Okay, this is going to sound weird, but Della is my first problem with the game. If Stan meets the maker, I'm sorry but I just cannot go after Della. When it comes to the brotherhood in the military, its hands off with the spouses. I know its a game but its crossing a line.
No worries Runner. "If" there is a line to be crossed, you will have choice rather to cross it or not. Everyone needs to follow their own moral compass as they see fit and fuck what anyone else thinks about it.
As to if it is hands off spouses or not; In both cases, it is up to the people involved. I know of cases when a member of a club is locked down, his brothers would take care of his Ol'lady (financially, and otherwise
). It should
never happen without the brother's permission though. Doing so could get you killed, the fuck beaten out of you, or kicked out of the club. (Most likely all three in the case of some of the clubs...) Is that situation out of the norm? Absolutely. They are called 1%'ers for a reason.
With the military; It is not unheard of for a guy rotating back stateside to have a conjugal visit with one of his buddy's wife or girlfriend. If they are all consenting adults and in agreement, no harm, no foul in my book. It is a shitty dick move if it is done behind their buddy's back...

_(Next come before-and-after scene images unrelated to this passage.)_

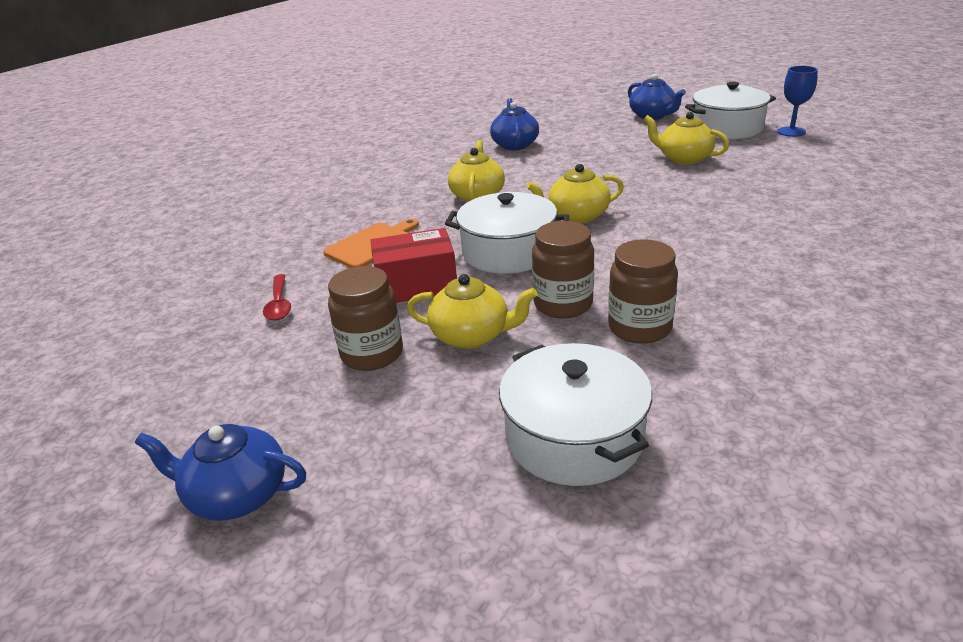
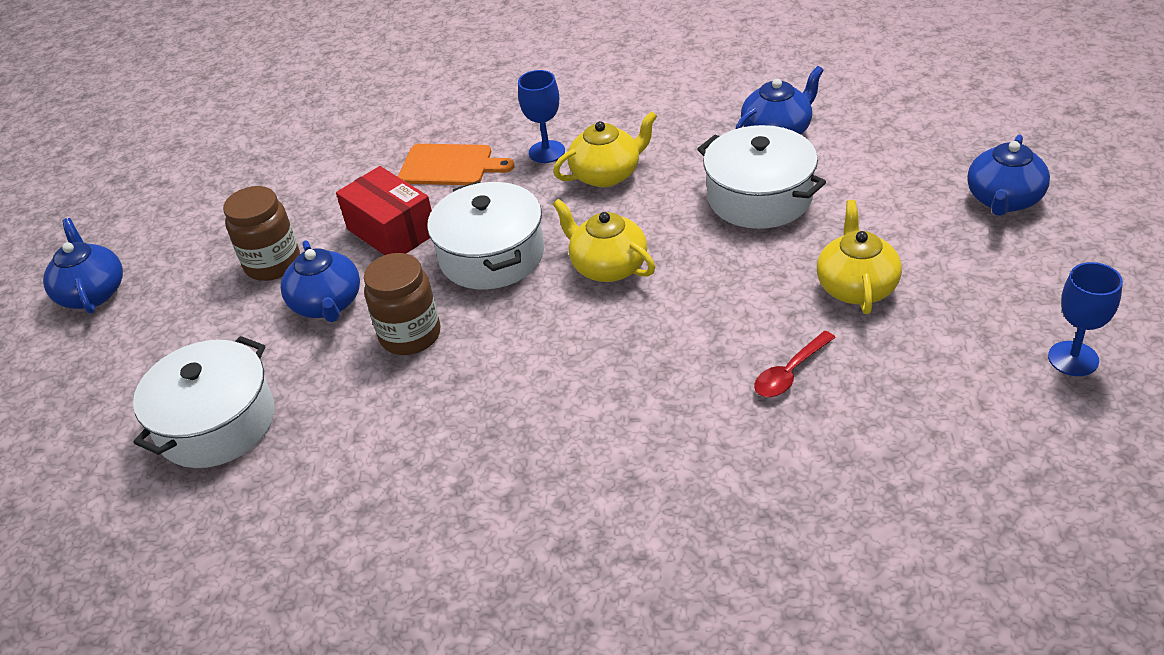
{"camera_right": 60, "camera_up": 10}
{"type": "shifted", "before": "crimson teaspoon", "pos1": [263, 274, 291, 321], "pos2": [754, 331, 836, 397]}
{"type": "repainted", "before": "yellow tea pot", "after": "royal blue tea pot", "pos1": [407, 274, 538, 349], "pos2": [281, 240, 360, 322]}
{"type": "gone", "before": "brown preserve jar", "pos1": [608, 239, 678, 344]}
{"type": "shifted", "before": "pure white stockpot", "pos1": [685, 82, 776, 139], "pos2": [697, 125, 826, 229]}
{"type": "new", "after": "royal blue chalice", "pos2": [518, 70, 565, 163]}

On dead spouses; Not to get too personal, but my mother dated and then lived with one of my father's closest buddies after he died. My dad and his buddy had fought, drank and had been through some really bad shit together. My mom grieved for several years after my dad passed. I was glad to see her get on with her life with someone that loved my dad as much as she did. He never tried to be my dad, but instead told me things I didn't know about my dad. I loved hearing stories of about the shit they had been through together that dad never got to tell me. The situation was never weird to me, but I'm extremely open minded.
I know some would be repulsed (cringy in the current vernacular, but using that word makes me cringe...
) by any of the above events to happen. You don't have to accept the mindset or condone the behavior, but I assure you it does happen. We are talking about people with extremely close relationships dealing with extreme situations.
I hope I didn't come off too preachy. My intent was to inform, not preach.